Hard rigid rods on Husimi lattices

We study the thermodynamic behavior of hard rigid rods of size $k$ (i.e., $k$-mers) on four- and six-coordinated Husimi lattices (HLs), respectively built with squares (square HL) and triangles (triangular HL). In both lattices, dimers ($k=2$) and trimers ($k=3$) only present a isotropic phase, whereas a isotropic-nematic transition is observed for $k \ge 4$. In the square HL, this transition is continuous and occurs at a critical \textit{monomer} activity which displays a nonmonotonic variation with $k$, while the critical \textit{rod} activity and density are always decreasing functions of $k$. The isotropic-nematic transition is discontinuous in the triangular HL, but the $k$-dependence of the coexistence activities and density is analogous to that found for the square case.
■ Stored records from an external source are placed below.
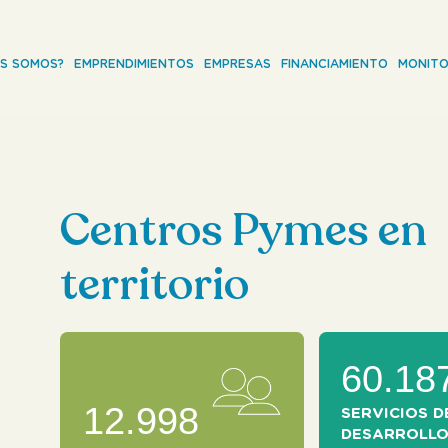
ES SOMOS?
EMPRENDIMIENTOS
EMPRESAS
FINANCIAMIENTO
MONITO
Centros Pymes en
territorio
60.18
12.998
SERVICIOS D
DESARROLL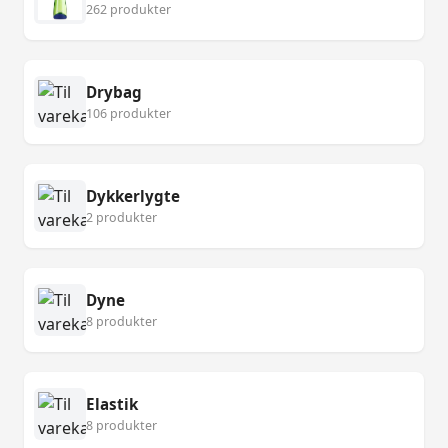
262 produkter
Drybag
106 produkter
Dykkerlygte
2 produkter
Dyne
8 produkter
Elastik
8 produkter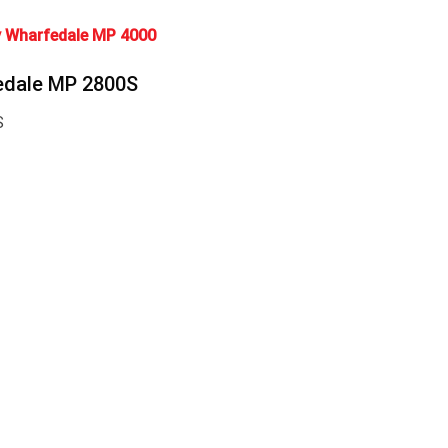
 Wharfedale MP 4000
edale MP 2800S
S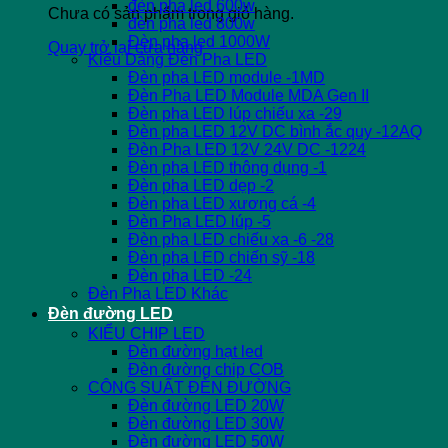
đèn pha led 600w
Chưa có sản phẩm trong giỏ hàng.
đèn pha led 800w
Đèn pha led 1000W
Quay trở lại cửa hàng
Kiểu Dáng Đèn Pha LED
Đèn pha LED module -1MD
Đèn Pha LED Module MDA Gen II
Đèn pha LED lúp chiếu xa -29
Đèn pha LED 12V DC bình ắc quy -12AQ
Đèn Pha LED 12V 24V DC -1224
Đèn pha LED thông dụng -1
Đèn pha LED dẹp -2
Đèn pha LED xương cá -4
Đèn Pha LED lúp -5
Đèn pha LED chiếu xa -6 -28
Đèn pha LED chiến sỹ -18
Đèn pha LED -24
Đèn Pha LED Khác
Đèn đường LED
KIỂU CHIP LED
Đèn đường hạt led
Đèn đường chip COB
CÔNG SUẤT ĐÈN ĐƯỜNG
Đèn đường LED 20W
Đèn đường LED 30W
Đèn đường LED 50W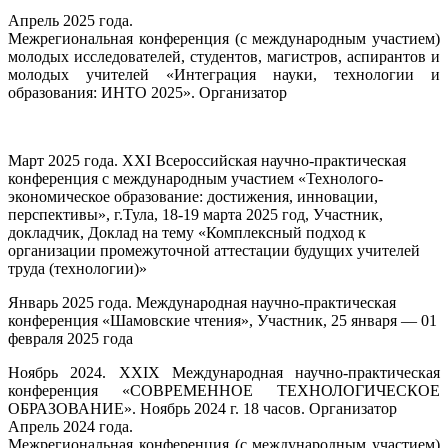
Апрель 2025 года.
Межрегиональная конференция (с международным участием)
молодых исследователей, студентов, магистров, аспирантов и
молодых учителей «Интеграция науки, технологии и
образования: ИНТО 2025». Организатор
Март 2025 года. XXI Всероссийская научно-практическая
конференция с международным участием «Технолого-
экономическое образование: достижения, инновации,
перспективы», г.Тула, 18-19 марта 2025 год, Участник,
докладчик, Доклад на тему «Комплексный подход к
организации промежуточной аттестации будущих учителей
труда (технологии)»
Январь 2025 года. Международная научно-практическая
конференция «Шамовские чтения», Участник, 25 января — 01
февраля 2025 года
Ноябрь 2024. XXIX Международная научно-практическая
конференция «СОВРЕМЕННОЕ ТЕХНОЛОГИЧЕСКОЕ
ОБРАЗОВАНИЕ». Ноябрь 2024 г. 18 часов. Организатор
Апрель 2024 года.
Межрегиональная конференция (с международным участием)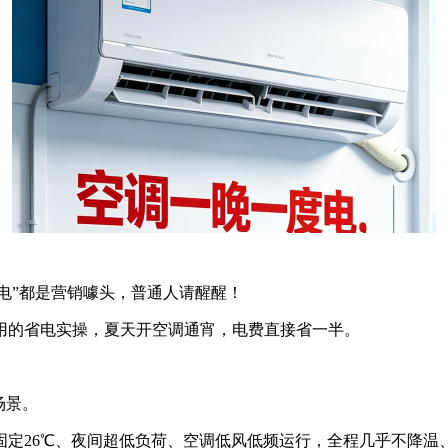
度电”都是营销噱头，普通人请醒醒！
用的省电实操，夏天开空调通宵，电费直接省一半。
场景。
固定26℃、夜间超低负荷、空调低风低频运行，全程几乎不降温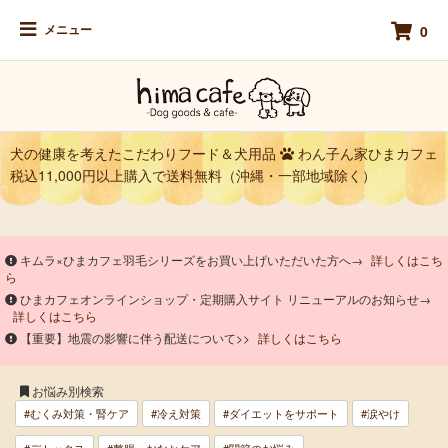
メニュー
0
犬の健康を考えたこだわりフード＆犬用品
わん子ん家ひまカフェ
税込11,000円以上購入で送料無料（沖縄・一部地域除く）
キムラ×ひまカフェ羽毛シリーズをお買い上げいただいた方へ→
詳しくはこち
ら
ひまカフェオンラインショップ・定期購入サイト リニューアルのお知らせ→
詳しくはこちら
【重要】地震の影響に伴う配送について>>
詳しくはこちら
お悩み別検索
#むくみ対策・腎ケア
#冷え対策
#ダイエットをサポート
#涙やけ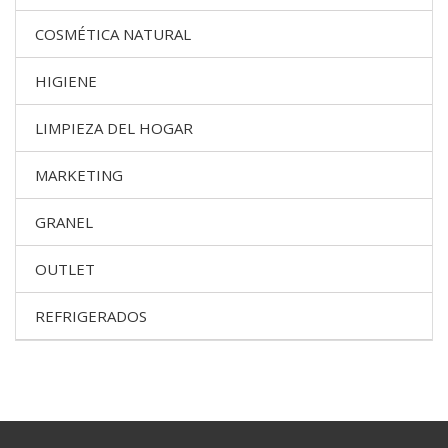
COSMÉTICA NATURAL
HIGIENE
LIMPIEZA DEL HOGAR
MARKETING
GRANEL
OUTLET
REFRIGERADOS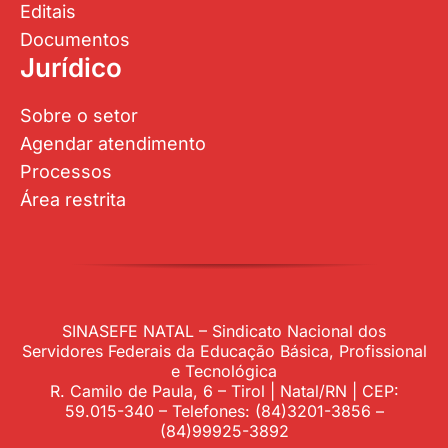
Editais
Documentos
Jurídico
Sobre o setor
Agendar atendimento
Processos
Área restrita
SINASEFE NATAL – Sindicato Nacional dos
Servidores Federais da Educação Básica, Profissional
e Tecnológica
R. Camilo de Paula, 6 – Tirol | Natal/RN | CEP:
59.015-340 – Telefones: (84)3201-3856 –
(84)99925-3892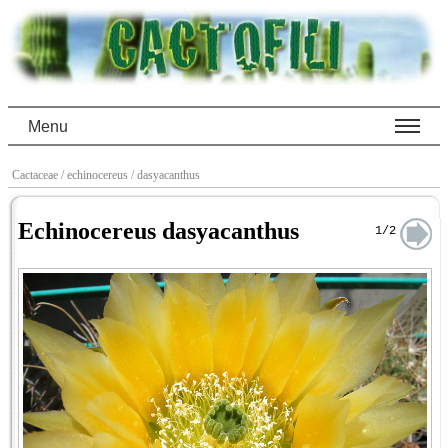
Menu
Cactaceae
/ echinocereus
/ dasyacanthus
Echinocereus dasyacanthus
1/2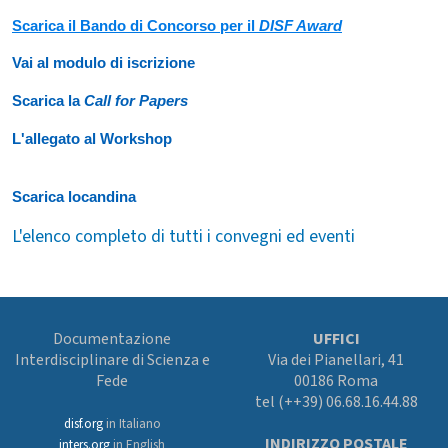
Scarica il Bando di Concorso per il
DISF Award
Vai al modulo di iscrizione
Scarica la
Call for Papers
L'allegato al Workshop
Scarica locandina
L'elenco completo di tutti i convegni ed eventi
Documentazione
UFFICI
Interdisciplinare di Scienza e
Via dei Pianellari, 41
Fede
00186 Roma
tel (++39) 06.68.16.44.88
disf.org
in Italiano
INDIRIZZO POSTALE
inters.org
in English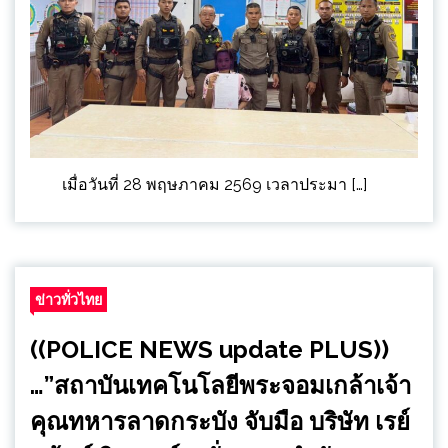
เมื่อวันที่ 28 พฤษภาคม 2569 เวลาประมา […]
ข่าวทั่วไทย
((POLICE NEWS update PLUS))
…”สถาบันเทคโนโลยีพระจอมเกล้าเจ้า
คุณทหารลาดกระบัง จับมือ บริษัท เรย์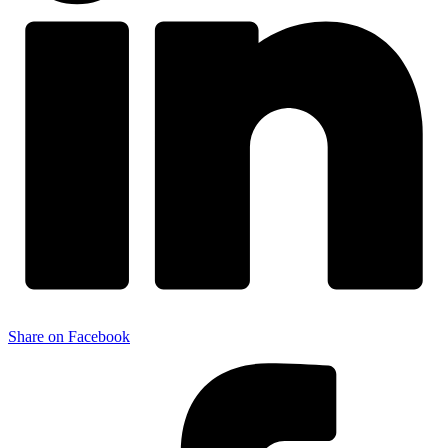
Share on Facebook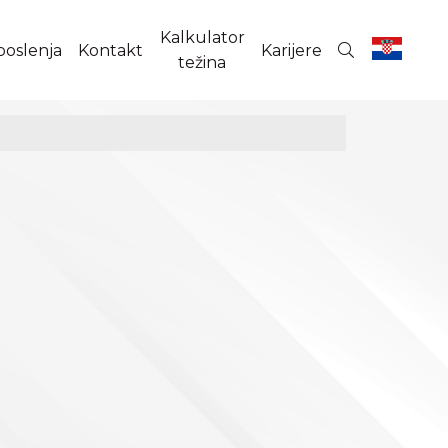
Kalkulator
poslenja
Kontakt
Karijere
težina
No transition from the nematic to a high-density disordered phase is found in these HLs. In general, this scenario is very similar to that already observed for rods on the Bethe lattice, though the critical parameters obtained here are in most cases closer to those reported in the literature for the square and triangular lattices. The entropy per site of fully-packed rods is also investigated in detail in the triangular HL, where its value for dimers differs by only 0.7\% from the exact result for the triangular lattice.